» Requirement
Using the entries below, output exactly the lines from the one containing "right eye: (563, 212)" through the final line, both included, and no others.

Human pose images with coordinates
━━━━━━

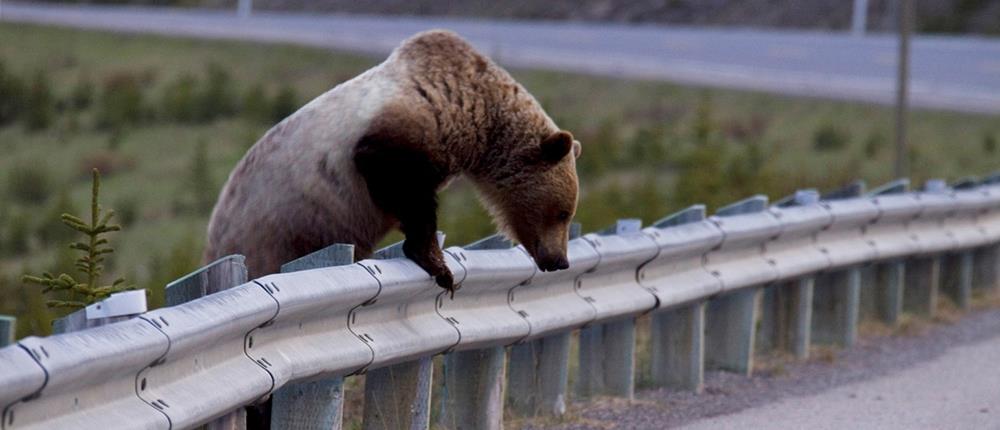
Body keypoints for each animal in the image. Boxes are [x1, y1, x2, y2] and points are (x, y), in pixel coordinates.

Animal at [203, 29, 580, 292]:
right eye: (563, 212)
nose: (559, 261)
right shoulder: (400, 131)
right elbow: (400, 185)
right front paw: (438, 265)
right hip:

━━━━━━

» Answer to this exercise
right eye: (563, 212)
nose: (559, 261)
right shoulder: (400, 131)
right elbow: (400, 185)
right front paw: (438, 265)
right hip:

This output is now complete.